Regular expressions not working

big_malk · Apr 21, 2010

A client of mine has over a million scientific article summaries that need important into a database, for some reason the only format they can get them in is the text from emails, each email having over 8,000 articles.
Seems to me the best way to extract the data is using regular expressions. I've split the articles into an array, and I'm trying to get the data out of them, here's a sample of one:

\\
Paper: astro-ph/0102400
From: Mikhail V. MEDVEDEV <medvedev@cita.utoronto.ca>
Date: Fri, 23 Feb 2001 00:37:07 GMT (18kb)

Title: Self-Interacting Dark Matter with Flavor Mixing
Authors: Mikhail V. Medvedev (CITA)
Comments: 3 pages with 2 eps figures, aipproc.sty. To appear in Proceedings of
the 20th Texas Symposium on Relativistic Astrophysics, Austin, Texas, 2000,
edited by J. Craig Wheeler and Hugo Martel (American Institute of Physics)
Report-no: Poster-14.4
\\
The crisis of the cold dark matter and problems of the self-interacting dark
matter models is resolved by postulating flavor mixing of dark matter
particles.
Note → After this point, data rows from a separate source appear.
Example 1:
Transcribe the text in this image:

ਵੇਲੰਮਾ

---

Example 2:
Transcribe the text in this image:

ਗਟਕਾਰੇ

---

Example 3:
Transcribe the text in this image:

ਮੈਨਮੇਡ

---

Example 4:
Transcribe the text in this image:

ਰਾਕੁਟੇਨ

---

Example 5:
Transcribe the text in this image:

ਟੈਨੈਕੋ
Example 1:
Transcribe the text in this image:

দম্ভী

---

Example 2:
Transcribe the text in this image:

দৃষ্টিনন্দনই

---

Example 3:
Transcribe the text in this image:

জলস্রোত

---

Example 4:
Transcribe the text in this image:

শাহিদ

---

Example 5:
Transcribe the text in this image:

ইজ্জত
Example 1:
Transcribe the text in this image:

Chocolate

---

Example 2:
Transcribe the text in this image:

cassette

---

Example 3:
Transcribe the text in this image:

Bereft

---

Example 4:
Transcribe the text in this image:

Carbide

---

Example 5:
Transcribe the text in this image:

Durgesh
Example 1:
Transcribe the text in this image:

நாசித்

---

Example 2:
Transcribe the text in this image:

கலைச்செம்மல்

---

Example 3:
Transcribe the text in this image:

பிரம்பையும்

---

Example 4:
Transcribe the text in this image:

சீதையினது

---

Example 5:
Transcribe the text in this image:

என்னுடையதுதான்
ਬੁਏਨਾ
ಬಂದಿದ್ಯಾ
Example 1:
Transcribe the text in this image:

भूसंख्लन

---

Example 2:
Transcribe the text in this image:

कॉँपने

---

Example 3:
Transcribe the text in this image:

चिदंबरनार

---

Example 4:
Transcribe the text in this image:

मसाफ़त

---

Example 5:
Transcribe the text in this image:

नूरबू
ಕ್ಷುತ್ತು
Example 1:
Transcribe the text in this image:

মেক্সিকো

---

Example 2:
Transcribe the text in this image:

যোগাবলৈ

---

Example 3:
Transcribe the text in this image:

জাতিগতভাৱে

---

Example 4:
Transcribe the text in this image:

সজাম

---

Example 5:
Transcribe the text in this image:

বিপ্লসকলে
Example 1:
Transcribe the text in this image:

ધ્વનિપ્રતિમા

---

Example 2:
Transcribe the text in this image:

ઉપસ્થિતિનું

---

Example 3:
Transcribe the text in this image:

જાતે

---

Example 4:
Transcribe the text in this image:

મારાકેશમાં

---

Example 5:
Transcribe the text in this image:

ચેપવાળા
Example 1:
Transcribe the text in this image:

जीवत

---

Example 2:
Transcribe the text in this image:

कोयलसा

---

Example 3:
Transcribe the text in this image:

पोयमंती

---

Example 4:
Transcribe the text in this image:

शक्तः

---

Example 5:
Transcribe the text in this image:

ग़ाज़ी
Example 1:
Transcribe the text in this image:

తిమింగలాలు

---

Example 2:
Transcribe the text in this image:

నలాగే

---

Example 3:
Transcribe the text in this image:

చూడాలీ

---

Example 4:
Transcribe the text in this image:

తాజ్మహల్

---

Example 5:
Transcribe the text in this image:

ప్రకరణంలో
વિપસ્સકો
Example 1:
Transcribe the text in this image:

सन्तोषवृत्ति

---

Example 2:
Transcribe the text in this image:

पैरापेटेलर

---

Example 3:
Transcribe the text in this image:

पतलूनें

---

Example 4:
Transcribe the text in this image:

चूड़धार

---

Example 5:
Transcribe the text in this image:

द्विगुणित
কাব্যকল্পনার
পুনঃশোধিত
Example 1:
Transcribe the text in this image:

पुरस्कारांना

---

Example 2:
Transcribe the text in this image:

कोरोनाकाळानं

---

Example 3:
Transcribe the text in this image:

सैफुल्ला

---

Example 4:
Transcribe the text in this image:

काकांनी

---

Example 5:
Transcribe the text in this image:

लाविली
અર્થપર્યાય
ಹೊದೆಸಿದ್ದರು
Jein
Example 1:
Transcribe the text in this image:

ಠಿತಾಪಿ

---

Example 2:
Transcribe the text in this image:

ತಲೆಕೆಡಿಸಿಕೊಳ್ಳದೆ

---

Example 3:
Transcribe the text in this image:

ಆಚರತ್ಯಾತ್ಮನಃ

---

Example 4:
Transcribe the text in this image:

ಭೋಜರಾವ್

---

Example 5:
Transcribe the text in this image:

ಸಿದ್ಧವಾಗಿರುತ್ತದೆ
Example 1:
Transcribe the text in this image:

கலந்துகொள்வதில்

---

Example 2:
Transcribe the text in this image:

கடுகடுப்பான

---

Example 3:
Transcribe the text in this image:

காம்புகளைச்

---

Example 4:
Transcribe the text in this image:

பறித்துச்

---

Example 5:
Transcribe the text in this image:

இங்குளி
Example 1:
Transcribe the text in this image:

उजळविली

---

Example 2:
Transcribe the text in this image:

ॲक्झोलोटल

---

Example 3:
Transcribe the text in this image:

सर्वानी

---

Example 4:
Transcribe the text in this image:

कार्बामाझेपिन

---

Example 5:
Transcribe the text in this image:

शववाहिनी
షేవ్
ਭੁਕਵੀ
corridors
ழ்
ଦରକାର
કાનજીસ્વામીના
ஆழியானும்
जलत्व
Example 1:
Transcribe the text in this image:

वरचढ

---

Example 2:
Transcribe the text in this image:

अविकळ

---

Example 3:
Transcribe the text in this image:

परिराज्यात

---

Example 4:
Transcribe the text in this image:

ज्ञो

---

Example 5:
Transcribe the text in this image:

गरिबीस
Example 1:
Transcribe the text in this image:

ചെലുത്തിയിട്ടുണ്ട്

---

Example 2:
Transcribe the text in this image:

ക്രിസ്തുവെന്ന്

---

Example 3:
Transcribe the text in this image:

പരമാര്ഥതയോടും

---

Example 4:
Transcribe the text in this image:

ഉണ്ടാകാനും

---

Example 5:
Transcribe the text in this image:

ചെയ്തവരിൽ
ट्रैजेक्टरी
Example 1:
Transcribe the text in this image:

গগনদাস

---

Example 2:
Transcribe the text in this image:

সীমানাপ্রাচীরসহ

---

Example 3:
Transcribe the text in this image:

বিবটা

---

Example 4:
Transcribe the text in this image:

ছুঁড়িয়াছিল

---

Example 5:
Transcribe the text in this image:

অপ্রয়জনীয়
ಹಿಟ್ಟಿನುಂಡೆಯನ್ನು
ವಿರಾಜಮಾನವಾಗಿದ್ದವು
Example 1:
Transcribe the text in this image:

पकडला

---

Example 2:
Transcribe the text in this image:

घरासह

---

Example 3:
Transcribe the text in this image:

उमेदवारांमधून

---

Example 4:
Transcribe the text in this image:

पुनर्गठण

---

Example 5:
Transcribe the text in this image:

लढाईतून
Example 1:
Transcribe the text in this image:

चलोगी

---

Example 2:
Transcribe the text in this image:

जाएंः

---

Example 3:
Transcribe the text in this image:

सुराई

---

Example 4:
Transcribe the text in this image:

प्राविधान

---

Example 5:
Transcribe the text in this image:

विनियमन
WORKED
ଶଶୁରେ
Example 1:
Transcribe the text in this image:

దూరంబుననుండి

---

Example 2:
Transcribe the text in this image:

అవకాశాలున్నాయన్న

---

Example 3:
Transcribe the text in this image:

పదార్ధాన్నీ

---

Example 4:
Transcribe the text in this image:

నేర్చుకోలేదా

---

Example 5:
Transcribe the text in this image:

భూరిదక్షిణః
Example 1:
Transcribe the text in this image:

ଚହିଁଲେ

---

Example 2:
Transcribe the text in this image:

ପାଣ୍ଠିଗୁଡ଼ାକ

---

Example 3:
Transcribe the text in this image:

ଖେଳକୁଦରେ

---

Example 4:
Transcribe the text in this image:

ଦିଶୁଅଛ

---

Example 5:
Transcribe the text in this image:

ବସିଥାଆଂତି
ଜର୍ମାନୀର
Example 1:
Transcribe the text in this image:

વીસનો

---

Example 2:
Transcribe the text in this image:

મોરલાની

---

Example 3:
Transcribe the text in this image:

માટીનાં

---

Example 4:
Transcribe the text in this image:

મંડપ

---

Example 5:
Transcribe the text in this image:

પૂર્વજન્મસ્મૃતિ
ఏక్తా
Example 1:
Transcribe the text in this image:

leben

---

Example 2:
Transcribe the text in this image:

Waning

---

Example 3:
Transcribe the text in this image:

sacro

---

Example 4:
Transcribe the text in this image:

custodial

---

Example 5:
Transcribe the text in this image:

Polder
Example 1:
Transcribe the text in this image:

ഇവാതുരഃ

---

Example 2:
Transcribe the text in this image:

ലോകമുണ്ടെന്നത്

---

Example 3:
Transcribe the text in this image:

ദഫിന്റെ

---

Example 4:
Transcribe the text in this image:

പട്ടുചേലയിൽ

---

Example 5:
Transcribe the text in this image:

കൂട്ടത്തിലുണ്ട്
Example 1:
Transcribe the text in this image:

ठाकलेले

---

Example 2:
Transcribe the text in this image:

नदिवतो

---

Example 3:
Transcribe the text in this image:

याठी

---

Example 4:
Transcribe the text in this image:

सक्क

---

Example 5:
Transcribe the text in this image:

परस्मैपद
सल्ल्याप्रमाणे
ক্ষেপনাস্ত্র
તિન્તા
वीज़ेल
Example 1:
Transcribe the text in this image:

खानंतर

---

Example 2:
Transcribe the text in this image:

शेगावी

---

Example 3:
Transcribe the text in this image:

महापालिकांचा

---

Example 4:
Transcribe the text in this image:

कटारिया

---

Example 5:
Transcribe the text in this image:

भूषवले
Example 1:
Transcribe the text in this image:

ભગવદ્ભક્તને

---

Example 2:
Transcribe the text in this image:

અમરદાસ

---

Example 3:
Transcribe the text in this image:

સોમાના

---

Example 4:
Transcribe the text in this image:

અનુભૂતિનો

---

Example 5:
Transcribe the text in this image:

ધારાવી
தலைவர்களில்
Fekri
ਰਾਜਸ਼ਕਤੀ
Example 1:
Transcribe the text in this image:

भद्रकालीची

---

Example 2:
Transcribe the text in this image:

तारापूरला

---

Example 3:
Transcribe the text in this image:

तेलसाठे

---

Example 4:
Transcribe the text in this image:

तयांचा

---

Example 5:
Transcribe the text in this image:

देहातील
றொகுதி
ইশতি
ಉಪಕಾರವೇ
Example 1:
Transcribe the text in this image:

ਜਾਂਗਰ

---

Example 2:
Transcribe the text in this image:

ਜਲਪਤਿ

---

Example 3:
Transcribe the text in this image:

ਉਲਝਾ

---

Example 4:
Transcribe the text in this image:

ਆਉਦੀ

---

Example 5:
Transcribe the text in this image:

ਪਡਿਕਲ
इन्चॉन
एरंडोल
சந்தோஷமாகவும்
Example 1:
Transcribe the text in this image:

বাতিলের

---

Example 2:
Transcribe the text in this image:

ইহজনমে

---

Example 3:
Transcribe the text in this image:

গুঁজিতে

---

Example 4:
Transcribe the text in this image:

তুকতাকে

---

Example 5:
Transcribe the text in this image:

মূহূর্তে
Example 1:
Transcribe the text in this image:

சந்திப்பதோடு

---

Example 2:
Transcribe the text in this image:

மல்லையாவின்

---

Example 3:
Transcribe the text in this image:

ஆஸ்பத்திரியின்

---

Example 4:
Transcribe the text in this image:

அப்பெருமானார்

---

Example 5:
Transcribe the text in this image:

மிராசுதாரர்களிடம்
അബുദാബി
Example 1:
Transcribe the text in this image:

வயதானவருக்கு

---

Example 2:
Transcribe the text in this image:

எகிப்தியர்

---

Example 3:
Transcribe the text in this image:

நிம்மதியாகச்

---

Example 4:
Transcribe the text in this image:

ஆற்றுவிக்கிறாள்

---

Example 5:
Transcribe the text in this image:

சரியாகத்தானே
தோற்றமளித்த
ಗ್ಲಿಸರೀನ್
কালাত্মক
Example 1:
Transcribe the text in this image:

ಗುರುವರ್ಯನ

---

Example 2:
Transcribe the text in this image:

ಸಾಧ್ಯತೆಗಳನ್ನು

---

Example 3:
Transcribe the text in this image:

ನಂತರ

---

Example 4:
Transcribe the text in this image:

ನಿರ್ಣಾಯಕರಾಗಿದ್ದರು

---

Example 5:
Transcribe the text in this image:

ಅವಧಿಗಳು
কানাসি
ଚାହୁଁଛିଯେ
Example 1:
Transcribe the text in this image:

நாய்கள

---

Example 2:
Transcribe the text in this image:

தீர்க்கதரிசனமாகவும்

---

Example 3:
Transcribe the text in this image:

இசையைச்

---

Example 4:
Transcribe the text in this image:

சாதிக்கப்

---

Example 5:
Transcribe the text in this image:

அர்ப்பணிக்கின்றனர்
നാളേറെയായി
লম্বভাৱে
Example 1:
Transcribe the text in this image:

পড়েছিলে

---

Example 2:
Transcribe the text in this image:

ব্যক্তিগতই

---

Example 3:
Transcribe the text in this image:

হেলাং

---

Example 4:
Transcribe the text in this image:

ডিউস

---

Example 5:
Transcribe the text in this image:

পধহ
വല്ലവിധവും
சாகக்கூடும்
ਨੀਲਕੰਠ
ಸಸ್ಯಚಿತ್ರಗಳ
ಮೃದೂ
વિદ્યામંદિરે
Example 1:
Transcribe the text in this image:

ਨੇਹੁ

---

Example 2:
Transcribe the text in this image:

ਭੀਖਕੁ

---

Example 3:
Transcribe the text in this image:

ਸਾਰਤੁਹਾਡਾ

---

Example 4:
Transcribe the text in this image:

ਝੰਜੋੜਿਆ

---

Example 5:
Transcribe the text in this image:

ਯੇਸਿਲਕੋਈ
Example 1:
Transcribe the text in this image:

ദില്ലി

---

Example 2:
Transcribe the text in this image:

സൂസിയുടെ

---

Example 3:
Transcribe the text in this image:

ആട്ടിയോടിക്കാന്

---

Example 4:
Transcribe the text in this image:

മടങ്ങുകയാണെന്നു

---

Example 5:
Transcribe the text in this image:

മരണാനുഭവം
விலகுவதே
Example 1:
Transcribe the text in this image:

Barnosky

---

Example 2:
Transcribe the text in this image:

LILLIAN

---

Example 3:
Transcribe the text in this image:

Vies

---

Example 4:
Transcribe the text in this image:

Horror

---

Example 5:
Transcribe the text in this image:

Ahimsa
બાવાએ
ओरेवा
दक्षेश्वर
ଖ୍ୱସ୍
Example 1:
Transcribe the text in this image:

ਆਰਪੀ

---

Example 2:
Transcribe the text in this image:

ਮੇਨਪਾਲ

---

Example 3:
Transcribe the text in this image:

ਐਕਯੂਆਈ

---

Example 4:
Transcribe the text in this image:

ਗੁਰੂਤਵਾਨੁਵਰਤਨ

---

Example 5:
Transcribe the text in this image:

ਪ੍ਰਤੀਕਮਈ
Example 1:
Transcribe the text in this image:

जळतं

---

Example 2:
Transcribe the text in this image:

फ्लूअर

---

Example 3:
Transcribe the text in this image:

Flavor-mixed particles segregate in the gravitational field to form
dark halos composed of heavy mass eigenstates. Since these particles are mixed
in the interaction basis, elastic collisions convert some of heavy eigenstates
into light ones which leave dense central regions of the halo. This
annihilation-like process will soften dense central cusps of halos. The
proposed model accumulates most of the attractive features of self-interacting
and annihilating dark matter models, but does not suffer from their severe
drawbacks. This model is natural; it does not require fine tuning.
\\ ( http://arXiv.org/abs/astro-ph/0102400 , 18kb)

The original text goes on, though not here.